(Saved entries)
■ ■ ■ ■ ■ ■ ■

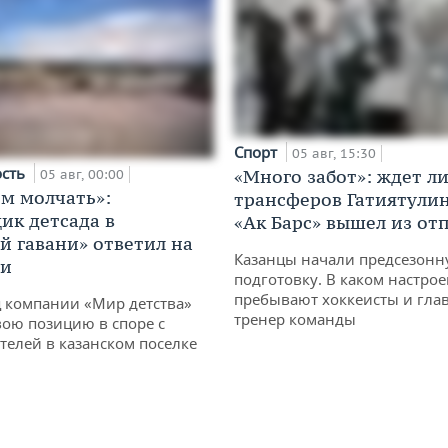
Спорт
05 авг, 15:30
ость
«Много забот»: ждет л
05 авг, 00:00
м молчать»:
трансферов Гатиятулин
ик детсада в
«Ак Барс» вышел из от
й гавани» ответил на
Казанцы начали предсезон
ии
подготовку. В каком настро
пребывают хоккеисты и гла
 компании «Мир детства»
тренер команды
вою позицию в споре с
телей в казанском поселке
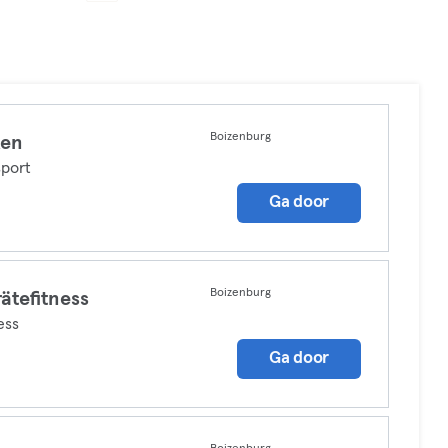
Boizenburg
xen
port
Ga door
Boizenburg
ätefitness
ess
Ga door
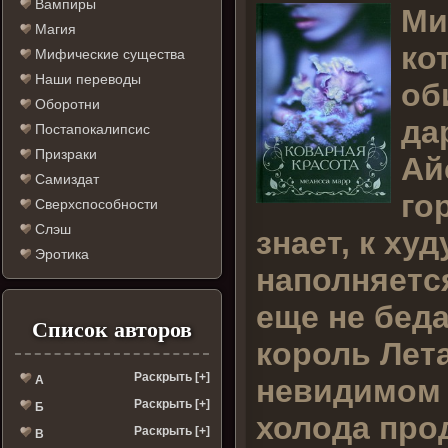
Вампиры
М
и
Магия
ко
Мифические существа
Наши переводы
об
Оборотни
да
Постапокалипсис
Призраки
Ай
Самиздат
го
Сверхспособности
Слэш
знает, к ху
Эротика
наполняетс
еще не беда
Список авторов
король Лета
Раскрыть [+]
невидимом 
А
Раскрыть [+]
Б
холода прод
Раскрыть [+]
В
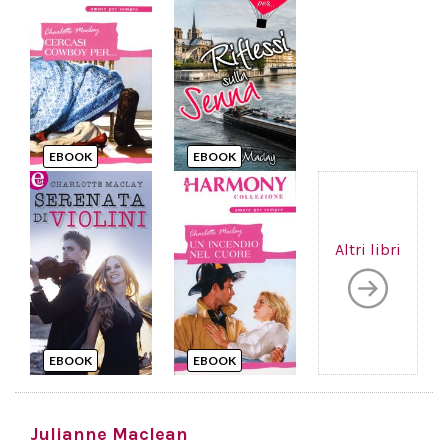
EBOOK
EBOOK
Altri libri
EBOOK
EBOOK
Julianne Maclean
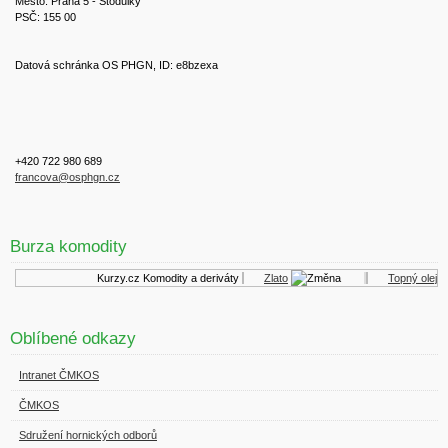
Město: Praha 5 - Stodůlky
PSČ: 155 00
Datová schránka OS PHGN, ID: e8bzexa
+420 722 980 689
francova@osphgn.cz
Burza komodity
Kurzy.cz
Komodity a deriváty
Zlato
Topný olej
Oblíbené odkazy
Intranet ČMKOS
ČMKOS
Sdružení hornických odborů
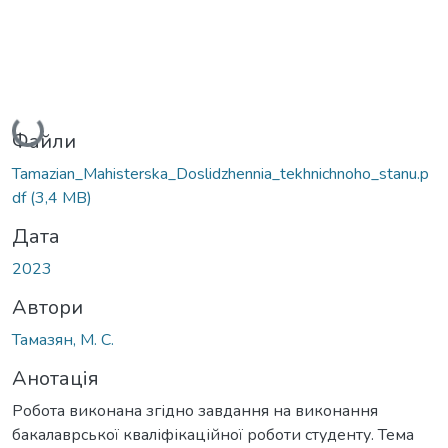
Вантажиться...
Файли
Tamazian_Mahisterska_Doslidzhennia_tekhnichnoho_stanu.p
df
(3,4 MB)
Дата
2023
Автори
Тамазян, М. С.
Анотація
Робота виконана згідно завдання на виконання
бакалаврської кваліфікаційної роботи студенту. Тема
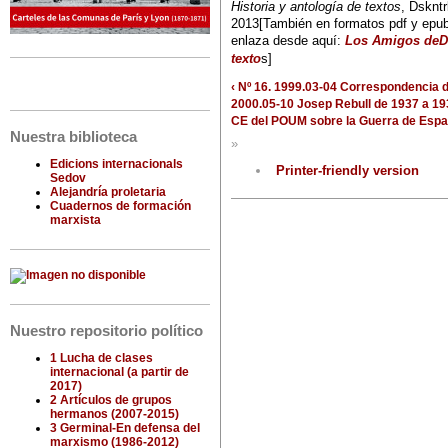
Historia y antología de textos
, Dskntr
2013[También en formatos pdf y epub 
enlaza desde aquí:
Los Amigos deDur
texto
s]
‹ Nº 16. 1999.03-04 Correspondencia 
2000.05-10 Josep Rebull de 1937 a 1939.
CE del POUM sobre la Guerra de Espa
Nuestra biblioteca
»
Edicions internacionals
Printer-friendly version
Sedov
Alejandría proletaria
Cuadernos de formación
marxista
Nuestro repositorio político
1 Lucha de clases
internacional (a partir de
2017)
2 Artículos de grupos
hermanos (2007-2015)
3 Germinal-En defensa del
marxismo (1986-2012)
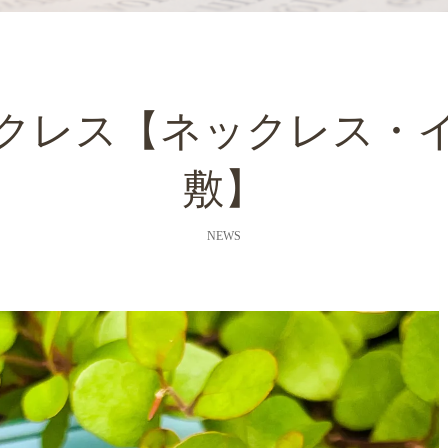
クレス【ネックレス・
敷】
NEWS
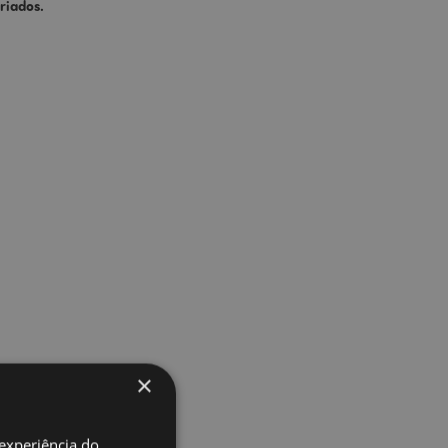
riados.
×
 experiência do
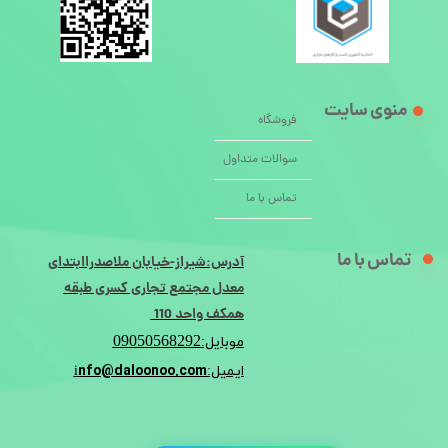
منوی سایت
فروشگاه
سوالات متداول
تماس با ما
تماس با ما
آدرس:شیراز-خیابان ملاصدراابتدای
معدل مجتمع تجاری کسری طبقه
همکف واحد 110
09050568292
موبایل:
nfo@daloonoo.com
ایمیل:i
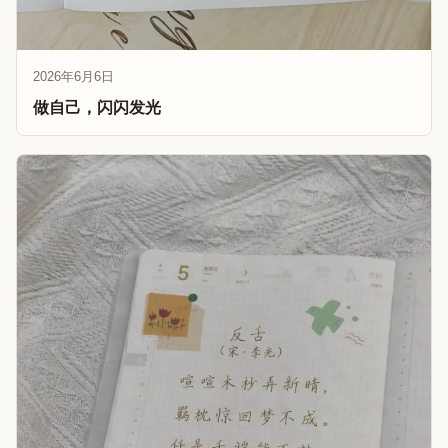
2026年6月6日
做自己，闪闪发光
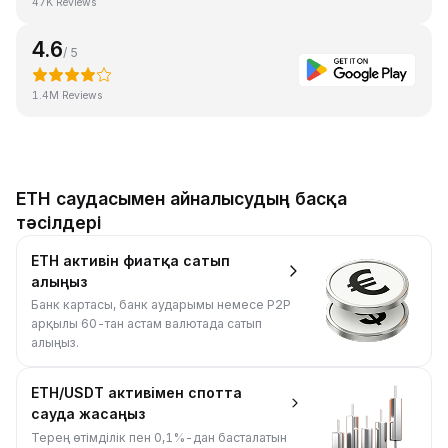
47K Reviews
4.6
/ 5
1.4M Reviews
ETH саудасымен айналысудың басқа
тәсілдері
ETH активін фиатқа сатып
алыңыз
Банк картасы, банк аударымы немесе P2P
арқылы 60-тан астам валютада сатып
алыңыз.
ETH/USDT активімен спотта
сауда жасаңыз
Терең өтімділік пен 0,1%-дан басталатын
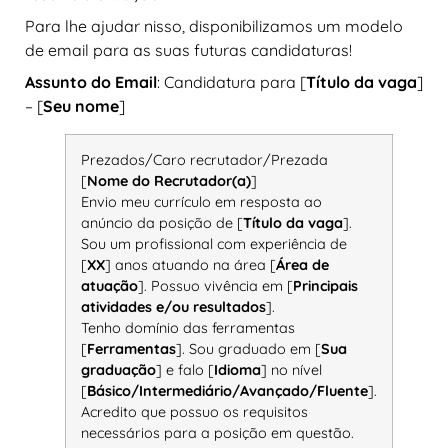
Para lhe ajudar nisso, disponibilizamos um modelo
de email para as suas futuras candidaturas!
Assunto do Email
: Candidatura para [
Título da vaga
]
– [
Seu nome
]
Prezados/Caro recrutador/Prezada
[
Nome do Recrutador(a)
]
Envio meu currículo em resposta ao
anúncio da posição de [
Título da vaga
].
Sou um profissional com experiência de
[
XX
] anos atuando na área [
Área de
atuação
]. Possuo vivência em [
Principais
atividades e/ou resultados
].
Tenho domínio das ferramentas
[
Ferramentas
]. Sou graduado em [
Sua
graduação
] e falo [
Idioma
] no nível
[
Básico/Intermediário/Avançado/Fluente
].
Acredito que possuo os requisitos
necessários para a posição em questão.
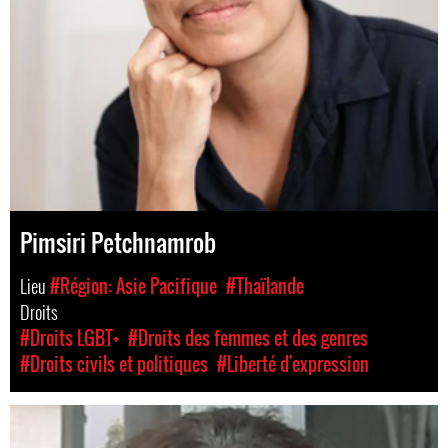
Pimsiri Petchnamrob
Lieu
#Région: Asie Pacifique
#Thaïlande
Droits
#Droits LGBT+
#Droits des femmes et des genres
#Droits civils et politiques
#Liberté d'expression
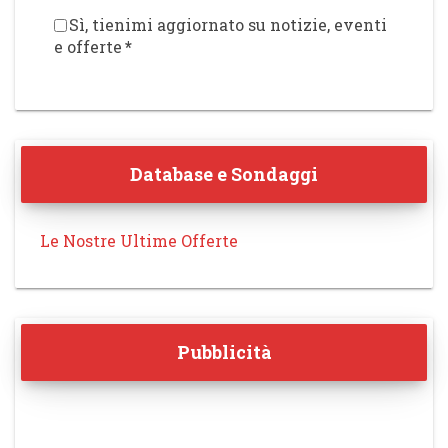
Sì, tienimi aggiornato su notizie, eventi
e offerte
*
Database e Sondaggi
Le Nostre Ultime Offerte
Pubblicità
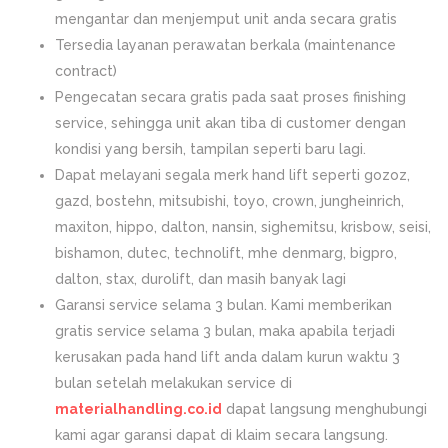
mengantar dan menjemput unit anda secara gratis
Tersedia layanan perawatan berkala (maintenance
contract)
Pengecatan secara gratis pada saat proses finishing
service, sehingga unit akan tiba di customer dengan
kondisi yang bersih, tampilan seperti baru lagi.
Dapat melayani segala merk hand lift seperti gozoz,
gazd, bostehn, mitsubishi, toyo, crown, jungheinrich,
maxiton, hippo, dalton, nansin, sighemitsu, krisbow, seisi,
bishamon, dutec, technolift, mhe denmarg, bigpro,
dalton, stax, durolift, dan masih banyak lagi
Garansi service selama 3 bulan. Kami memberikan
gratis service selama 3 bulan, maka apabila terjadi
kerusakan pada hand lift anda dalam kurun waktu 3
bulan setelah melakukan service di
materialhandling.co.id
dapat langsung menghubungi
kami agar garansi dapat di klaim secara langsung.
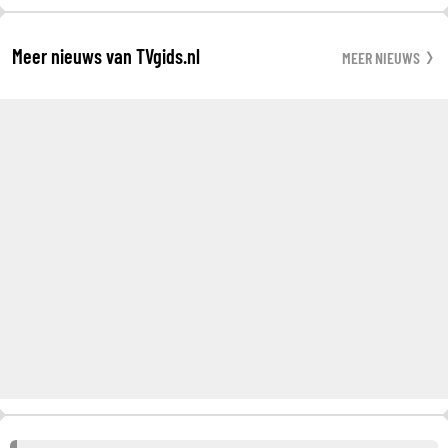
Meer nieuws van TVgids.nl
MEER NIEUWS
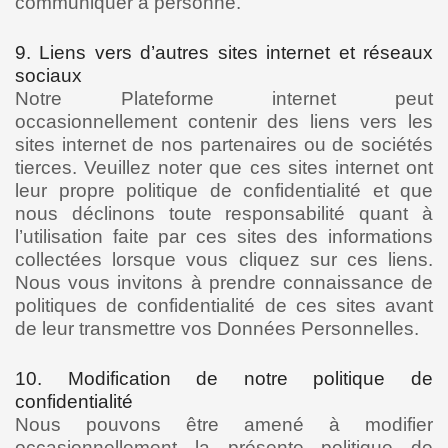
communiquer à personne.
9. Liens vers d’autres sites internet et réseaux
sociaux
Notre Plateforme internet peut
occasionnellement contenir des liens vers les
sites internet de nos partenaires ou de sociétés
tierces. Veuillez noter que ces sites internet ont
leur propre politique de confidentialité et que
nous déclinons toute responsabilité quant à
l’utilisation faite par ces sites des informations
collectées lorsque vous cliquez sur ces liens.
Nous vous invitons à prendre connaissance de
politiques de confidentialité de ces sites avant
de leur transmettre vos Données Personnelles.
10. Modification de notre politique de
confidentialité
Nous pouvons être amené à modifier
occasionnellement la présente politique de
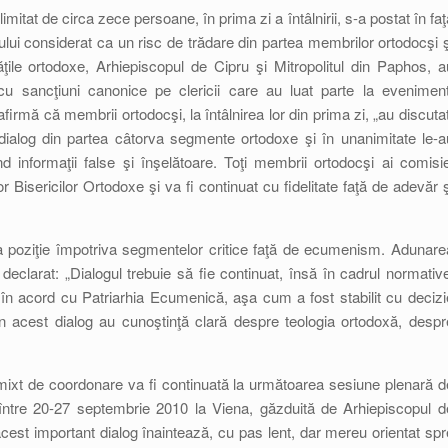
imitat de circa zece persoane, în prima zi a întâlnirii, s-a postat în faţ
ului considerat ca un risc de trădare din partea membrilor ortodocşi ş
ităţile ortodoxe, Arhiepiscopul de Cipru şi Mitropolitul din Paphos, a
 sancţiuni canonice pe clericii care au luat parte la eveniment
 afirmă că membrii ortodocşi, la întâlnirea lor din prima zi, „au discutat
e dialog din partea câtorva segmente ortodoxe şi în unanimitate le-a
d informaţii false şi înşelătoare. Toţi membrii ortodocşi ai comisie
 Bisericilor Ortodoxe şi va fi continuat cu fidelitate faţă de adevăr ş
ua poziţie împotriva segmentelor critice faţă de ecumenism. Adunare
declarat: „Dialogul trebuie să fie continuat, însă în cadrul normative
în acord cu Patriarhia Ecumenică, aşa cum a fost stabilit cu decizi
în acest dialog au cunoştinţă clară despre teologia ortodoxă, despr
mixt de coordonare va fi continuată la următoarea sesiune plenară d
 între 20-27 septembrie 2010 la Viena, găzduită de Arhiepiscopul d
cest important dialog înaintează, cu pas lent, dar mereu orientat spr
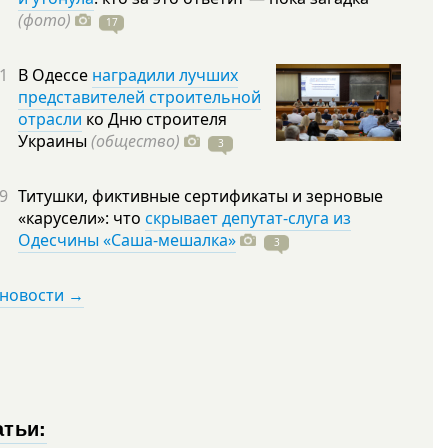
(фото)
17
1
В Одессе
наградили лучших
представителей строительной
отрасли
ко Дню строителя
Украины
(общество)
3
9
Титушки, фиктивные сертификаты и зерновые
«карусели»: что
скрывает депутат-слуга из
Одесчины «Саша-мешалка»
3
 новости →
атьи:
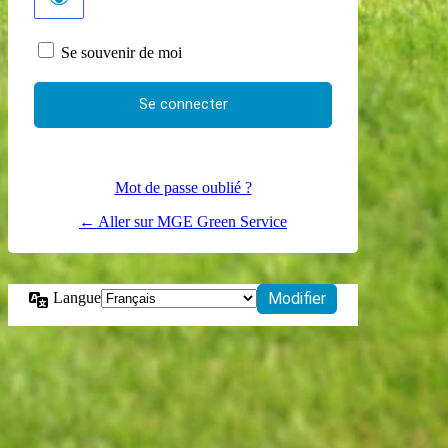
Se souvenir de moi
Mot de passe oublié ?
← Aller sur MGE Green Service
Langue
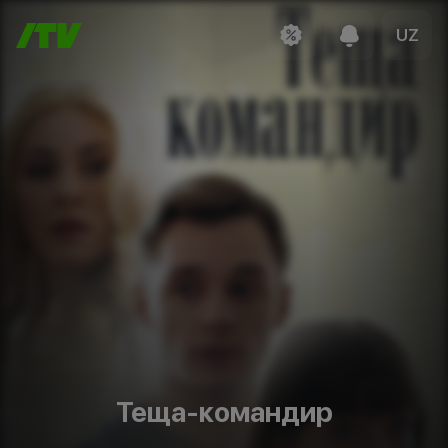
UZ
Теща-командир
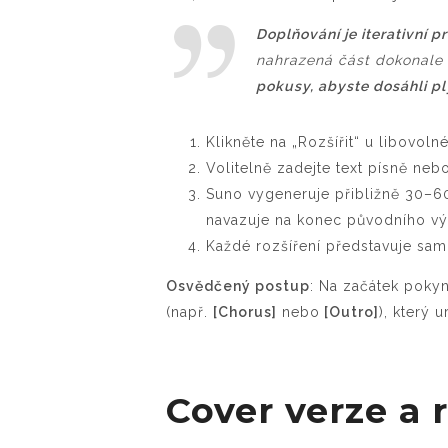
Doplňování je iterativní p
nahrazená část dokonale 
pokusy, abyste dosáhli p
Klikněte na „Rozšířit“ u libovoln
Volitelně zadejte text písně ne
Suno vygeneruje přibližně 30–
navazuje na konec původního v
Každé rozšíření představuje sam
Osvědčený postup
: Na začátek pokyn
(např.
[Chorus]
nebo
[Outro]
), který 
Cover verze a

■ ■ ■ ■ ■ ■ ■

TASK>
Retype each of the entries above exactly as it appears, with no pictures.

WRITTEN RESPONSE>
Спорт
05 авг, 15:30
ость
«Много забот»: ждет л
05 авг, 00:00
м молчать»:
трансферов Гатиятулин
ик детсада в
«Ак Барс» вышел из от
й гавани» ответил на
Казанцы начали предсезон
ии
подготовку. В каком настро
пребывают хоккеисты и гла
 компании «Мир детства»
тренер команды
вою позицию в споре с
телей в казанском поселке
Boizenburg
xen
port
Ga door
Boizenburg
ätefitness
ess
Ga door
Вампиры
М
и
Магия
ко
Мифические существа
Наши переводы
об
Оборотни
да
Постапокалипсис
Призраки
Ай
Самиздат
го
Сверхспособности
Слэш
знает, к ху
Эротика
наполняетс
еще не беда
Список авторов
король Лета
Раскрыть [+]
невидимом 
А
Раскрыть [+]
Б
холода прод
Раскрыть [+]
В
EBOOK
EBOOK
Altri libri
EBOOK
EBOOK
Julianne Maclean
Město: Praha 5 - Stodůlky
PSČ: 155 00
Datová schránka OS PHGN, ID: e8bzexa
+420 722 980 689
francova@osphgn.cz
Burza komodity
Kurzy.cz
Komodity a deriváty
Zlato
Topný olej
Oblíbené odkazy
Intranet ČMKOS
ČMKOS
Sdružení hornických odborů
Вантажиться...
Файли
Tamazian_Mahisterska_Doslidzhennia_tekhnichnoho_stanu.p
df
(3,4 MB)
Дата
2023
Автори
Тамазян, М. С.
Анотація
Робота виконана згідно завдання на виконання
бакалаврської кваліфікаційної роботи студенту. Тема
Historia y antología de textos
, Dskntr
2013[También en formatos pdf y epub 
enlaza desde aquí:
Los Amigos deDur
texto
s]
‹ Nº 16. 1999.03-04 Correspondencia 
2000.05-10 Josep Rebull de 1937 a 1939.
CE del POUM sobre la Guerra de Espa
Nuestra biblioteca
»
Edicions internacionals
Printer-friendly version
Sedov
Alejandría proletaria
Cuadernos de formación
marxista
Nuestro repositorio político
1 Lucha de clases
internacional (a partir de
2017)
2 Artículos de grupos
hermanos (2007-2015)
3 Germinal-En defensa del
marxismo (1986-2012)
クレス【ネックレス・
敷】
NEWS
riados.
×
 experiência do
منوی سایت
فروشگاه
سوالات متداول
تماس با ما
تماس با ما
آدرس:شیراز-خیابان ملاصدراابتدای
معدل مجتمع تجاری کسری طبقه
همکف واحد 110
09050568292
موبایل:
nfo@daloonoo.com
ایمیل:i
2026年6月6日
做自己，闪闪发光
47K Reviews
4.6
/ 5
1.4M Reviews
ETH саудасымен айналысудың басқа
тәсілдері
ETH активін фиатқа сатып
алыңыз
Банк картасы, банк аударымы немесе P2P
арқылы 60-тан астам валютада сатып
алыңыз.
ETH/USDT активімен спотта
сауда жасаңыз
Терең өтімділік пен 0,1%-дан басталатын
Para lhe ajudar nisso, disponibilizamos um modelo
de email para as suas futuras candidaturas!
Assunto do Email
: Candidatura para [
Título da vaga
]
– [
Seu nome
]
Prezados/Caro recrutador/Prezada
[
Nome do Recrutador(a)
]
Envio meu currículo em resposta ao
anúncio da posição de [
Título da vaga
].
Sou um profissional com experiência de
[
XX
] anos atuando na área [
Área de
atuação
]. Possuo vivência em [
Principais
atividades e/ou resultados
].
Tenho domínio das ferramentas
[
Ferramentas
]. Sou graduado em [
Sua
graduação
] e falo [
Idioma
] no nível
[
Básico/Intermediário/Avançado/Fluente
].
Acredito que possuo os requisitos
necessários para a posição em questão.
Pimsiri Petchnamrob
Lieu
#Région: Asie Pacifique
#Thaïlande
Droits
#Droits LGBT+
#Droits des femmes et des genres
#Droits civils et politiques
#Liberté d'expression
Sì, tienimi aggiornato su notizie, eventi
e offerte
*
Database e Sondaggi
Le Nostre Ultime Offerte
Pubblicità
mengantar dan menjemput unit anda secara gratis
Tersedia layanan perawatan berkala (maintenance
contract)
Pengecatan secara gratis pada saat proses finishing
service, sehingga unit akan tiba di customer dengan
kondisi yang bersih, tampilan seperti baru lagi.
Dapat melayani segala merk hand lift seperti gozoz,
gazd, bostehn, mitsubishi, toyo, crown, jungheinrich,
maxiton, hippo, dalton, nansin, sighemitsu, krisbow, seisi,
bishamon, dutec, technolift, mhe denmarg, bigpro,
dalton, stax, durolift, dan masih banyak lagi
Garansi service selama 3 bulan. Kami memberikan
gratis service selama 3 bulan, maka apabila terjadi
kerusakan pada hand lift anda dalam kurun waktu 3
bulan setelah melakukan service di
materialhandling.co.id
dapat langsung menghubungi
kami agar garansi dapat di klaim secara langsung.
Meer nieuws van TVgids.nl
MEER NIEUWS
communiquer à personne.
9. Liens vers d’autres sites internet et réseaux
sociaux
Notre Plateforme internet peut
occasionnellement contenir des liens vers les
sites internet de nos partenaires ou de sociétés
tierces. Veuillez noter que ces sites internet ont
leur propre politique de confidentialité et que
nous déclinons toute responsabilité quant à
l’utilisation faite par ces sites des informations
collectées lorsque vous cliquez sur ces liens.
Nous vous invitons à prendre connaissance de
politiques de confidentialité de ces sites avant
de leur transmettre vos Données Personnelles.
10. Modification de notre politique de
confidentialité
Nous pouvons être amené à modifier
occasionnellement la présente politique de
imitat de circa zece persoane, în prima zi a întâlnirii, s-a postat în faţ
ului considerat ca un risc de trădare din partea membrilor ortodocşi ş
ităţile ortodoxe, Arhiepiscopul de Cipru şi Mitropolitul din Paphos, a
 sancţiuni canonice pe clericii care au luat parte la eveniment
 afirmă că membrii ortodocşi, la întâlnirea lor din prima zi, „au discutat
e dialog din partea câtorva segmente ortodoxe şi în unanimitate le-a
d informaţii false şi înşelătoare. Toţi membrii ortodocşi ai comisie
 Bisericilor Ortodoxe şi va fi continuat cu fidelitate faţă de adevăr ş
ua poziţie împotriva segmentelor critice faţă de ecumenism. Adunare
declarat: „Dialogul trebuie să fie continuat, însă în cadrul normative
în acord cu Patriarhia Ecumenică, aşa cum a fost stabilit cu decizi
în acest dialog au cunoştinţă clară despre teologia ortodoxă, despr
mixt de coordonare va fi continuată la următoarea sesiune plenară d
 între 20-27 septembrie 2010 la Viena, găzduită de Arhiepiscopul d
cest important dialog înaintează, cu pas lent, dar mereu orientat spr
(фото)
17
1
В Одессе
наградили лучших
представителей строительной
отрасли
ко Дню строителя
Украины
(общество)
3
9
Титушки, фиктивные сертификаты и зерновые
«карусели»: что
скрывает депутат-слуга из
Одесчины «Саша-мешалка»
3
 новости →
атьи:
Se souvenir de moi
Mot de passe oublié ?
← Aller sur MGE Green Service
Langue
UZ
Теща-командир
Doplňování je iterativní p
nahrazená část dokonale 
pokusy, abyste dosáhli p
Klikněte na „Rozšířit“ u libovoln
Volitelně zadejte text písně ne
Suno vygeneruje přibližně 30–
navazuje na konec původního v
Každé rozšíření představuje sam
Osvědčený postup
: Na začátek pokyn
(např.
[Chorus]
nebo
[Outro]
), který 
Cover verze a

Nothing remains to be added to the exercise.